Short answer? No, it does not.

First, perceptual intentionality is not advocating Cartesian duality, but trying to resolve it. What Searle is doing in this article is arguing against the skeptical Argument from Illusion (AfI) and the related Argument from Science (AfS) that consciousness doesn't immediately apprehend visual experience. AfI/AfS claim consciousness-mediated senses prevent "direct" awareness. Searle argues against this by claiming that "direct" awareness isn't what AfI/AfS claims because there is a difference between constituitive and intentional experience.

1) "all we can ever be aware of is the conscious experience" is a False Dichotomy. We can be aware of the real objects but only in a mediated fashion, "through a glass darkly" as it were.

It's not a false dichotomy; it's a tautology. Experience is vaguely defined by an immediate awareness, and awareness is vaguely defined by experience. In plain language, only that which is aware can experience in the literal sense. Rocks have histories like people, but only aware people have experience. In a narrower sense experience is that which we have first-hand history with. An experienced plumber knows and is aware of plumbing differently than a tyro.

"Either our perception extends all the way to the object-in-itself, or else the only other option is that we perceive only our internal experiences." What about extending to the object but being inherently mediated?

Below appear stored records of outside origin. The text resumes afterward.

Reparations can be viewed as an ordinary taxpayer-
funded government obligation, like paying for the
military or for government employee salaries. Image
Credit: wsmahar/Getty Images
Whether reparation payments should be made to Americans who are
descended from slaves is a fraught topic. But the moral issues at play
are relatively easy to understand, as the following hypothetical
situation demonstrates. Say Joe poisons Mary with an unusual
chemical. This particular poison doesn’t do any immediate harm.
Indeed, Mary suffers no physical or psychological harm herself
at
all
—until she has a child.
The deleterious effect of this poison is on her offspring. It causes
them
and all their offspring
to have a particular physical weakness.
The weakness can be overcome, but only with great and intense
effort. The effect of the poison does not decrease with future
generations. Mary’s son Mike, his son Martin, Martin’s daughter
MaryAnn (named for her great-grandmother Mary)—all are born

Here's the pith of his argument. There is a dichotomy between language and intentionality as a whole because language is built on something more broadly than truth. Conscious experience (which is subjectively holistic) is composed of many sources of experience. Where as past desire and belief and memories are epistemically indirect because they represent symbolic correspondences to external states of affairs, the aspect of conscious experience called visual experience IS direct even if other forms (that is linguistic or representational) are not. This directness Searle calls presentation. From pg. 14:

"[Visual experience] has a special form of intentionality that I call presentational intentionality Perceptual experiences, visual or otherwise, are in the intentionality sense, directed... Beliefs and desires are typically representations... and states of affairs... But when I see something I do not just have a representation; I have a direction presentation of the object.

Then he goes on to speak about the differences between presentations and representations. The gist of it is that a representation is generally linguistic and symbolic and follows the correspondent theory of truth defined by semantics and linguistic convention, where as a presentation has different conditions of satisfaction.

"The present features of the object I am seeing are [emphasis mine] the conditions of satisfaction - what makes the visual experience 'veridical' - but they are experienced immediately... So there is a causal self-reflecxivity to perceptual experience... Memories and prior intentions... are not direct presentations. You are not immediately aware of the object you remember in way that you are if you actually see it.

Hence, seeing is believing. What Searle is doing is breaking down what he sees as an oversimplification of experience by stating that consciousness supervenes on sensation in a different way than on memories and intentionality generally.

Epistemologically there are five generally recognized sources of knowledge (consciousness/introspection, memory, perception, testimony, and reason); intentionality of perception is different than general intentionality (introspection). In fact, he labels his article Perceptual Intentionality to make clear that his personal theory of intetionality includes gradations among epistemic sources. And this makes sense intuitively, doesn't it? Do you go about considering what is testimonial proof in the same way you do in regards to memory or direct perception? Of course not. So, since there are differences in the sources of knowledge, there too should be differences in the theories.